PRIMO: An ICN Model for Preventing Denial of Service Attacks by Flooding of False Interests
icn; primo; ddos
The current Internet architecture is designed to share resources available to communities. However, the way the Internet is used today has made the architecture incompatible with the explosive demand for distribution and data collection. Network users are interested in the content and not in their host. The Named Data Networking (NDN) is an Internet architecture that adapts to this new demand, reducing network traffic caused by the need to obtain the same content, and changes the orientation of data security , which currently secures the connections by which they will be transported, into the data itself, making the architecture resilient to many recurring problems and difficult to treat in the current architecture, such as the denial of service attack.

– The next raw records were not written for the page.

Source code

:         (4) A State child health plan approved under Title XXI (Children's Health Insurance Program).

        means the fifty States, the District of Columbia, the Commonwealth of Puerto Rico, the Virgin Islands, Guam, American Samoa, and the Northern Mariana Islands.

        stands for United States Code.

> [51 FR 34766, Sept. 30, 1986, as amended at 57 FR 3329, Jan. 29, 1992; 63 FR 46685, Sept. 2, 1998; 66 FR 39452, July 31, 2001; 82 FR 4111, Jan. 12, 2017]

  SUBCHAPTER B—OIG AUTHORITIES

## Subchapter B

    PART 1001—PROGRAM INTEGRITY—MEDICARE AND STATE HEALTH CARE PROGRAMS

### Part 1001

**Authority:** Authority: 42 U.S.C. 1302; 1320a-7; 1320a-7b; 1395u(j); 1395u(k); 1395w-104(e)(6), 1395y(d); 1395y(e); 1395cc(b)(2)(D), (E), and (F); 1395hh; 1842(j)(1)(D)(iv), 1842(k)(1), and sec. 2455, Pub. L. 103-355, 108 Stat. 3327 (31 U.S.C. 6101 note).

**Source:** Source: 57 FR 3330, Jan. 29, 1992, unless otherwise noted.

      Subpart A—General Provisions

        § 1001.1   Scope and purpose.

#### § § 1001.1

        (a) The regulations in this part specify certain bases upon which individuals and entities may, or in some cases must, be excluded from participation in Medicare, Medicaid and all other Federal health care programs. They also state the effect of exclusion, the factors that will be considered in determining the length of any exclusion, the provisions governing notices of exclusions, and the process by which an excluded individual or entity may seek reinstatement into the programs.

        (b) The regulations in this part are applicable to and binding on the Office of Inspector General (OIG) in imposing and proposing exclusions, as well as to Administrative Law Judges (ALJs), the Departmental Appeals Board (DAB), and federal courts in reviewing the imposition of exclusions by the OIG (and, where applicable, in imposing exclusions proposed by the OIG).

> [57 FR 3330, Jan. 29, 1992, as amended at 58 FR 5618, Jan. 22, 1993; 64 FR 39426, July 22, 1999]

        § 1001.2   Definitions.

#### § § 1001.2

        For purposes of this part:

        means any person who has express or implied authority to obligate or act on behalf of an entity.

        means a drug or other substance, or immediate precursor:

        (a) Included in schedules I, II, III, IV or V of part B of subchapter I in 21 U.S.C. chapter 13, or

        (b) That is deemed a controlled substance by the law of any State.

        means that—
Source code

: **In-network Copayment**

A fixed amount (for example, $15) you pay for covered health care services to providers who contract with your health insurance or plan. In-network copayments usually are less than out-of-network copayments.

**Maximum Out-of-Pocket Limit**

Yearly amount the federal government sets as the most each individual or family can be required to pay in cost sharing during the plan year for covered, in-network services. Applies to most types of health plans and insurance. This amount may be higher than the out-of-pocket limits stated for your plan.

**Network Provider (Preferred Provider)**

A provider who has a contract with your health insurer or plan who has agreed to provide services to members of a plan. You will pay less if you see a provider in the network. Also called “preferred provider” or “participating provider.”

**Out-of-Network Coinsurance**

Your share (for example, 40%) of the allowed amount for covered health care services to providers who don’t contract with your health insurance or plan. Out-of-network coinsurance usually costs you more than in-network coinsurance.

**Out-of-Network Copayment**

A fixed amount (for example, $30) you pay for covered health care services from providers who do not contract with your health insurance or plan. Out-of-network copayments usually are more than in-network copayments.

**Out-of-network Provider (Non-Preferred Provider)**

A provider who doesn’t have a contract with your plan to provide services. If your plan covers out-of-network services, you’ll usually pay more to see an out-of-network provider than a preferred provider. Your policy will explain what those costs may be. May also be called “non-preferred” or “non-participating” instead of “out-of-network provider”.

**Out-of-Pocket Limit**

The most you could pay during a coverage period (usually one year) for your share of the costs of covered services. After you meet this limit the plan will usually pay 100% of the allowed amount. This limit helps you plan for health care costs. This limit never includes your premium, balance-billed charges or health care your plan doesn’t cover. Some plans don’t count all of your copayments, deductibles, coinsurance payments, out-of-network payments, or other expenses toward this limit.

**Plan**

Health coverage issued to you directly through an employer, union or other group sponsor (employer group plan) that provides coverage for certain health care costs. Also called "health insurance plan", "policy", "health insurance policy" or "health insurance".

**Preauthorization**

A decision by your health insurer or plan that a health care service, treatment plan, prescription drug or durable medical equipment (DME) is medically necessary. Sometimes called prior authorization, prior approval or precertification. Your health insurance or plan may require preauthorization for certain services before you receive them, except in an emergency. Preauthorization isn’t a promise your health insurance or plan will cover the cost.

However, these attacks have been adapted to this architecture and it is necessary to mitigate them so that the architecture is considered safe. In this context, PRIMO is proposed, an NDN-based model that forges a router-producer collaboration to detect, mitigate and prevent Denial of Service attacks by Flood of Interests (IFA). The components of the PRIMO model cooperate to: (i) detect an ongoing IFA attack, (ii) mitigate the attack by distinguishing between legitimate and false interests, (iii) prevent attack from reaching the core of the network after mitigation, and the network of new instances of attacks with prefixes already used. The experimental results show that PRIMO is effective in: detecting the attack, mitigating it by distinguishing between legitimate and false interests, preserving network performance and preventing further occurrences of an ongoing attack. The contributions of this dissertation are: i) a model with collaborative mechanisms for the detection, mitigation and prevention of IFA and ii) a mechanism for identifying false interests.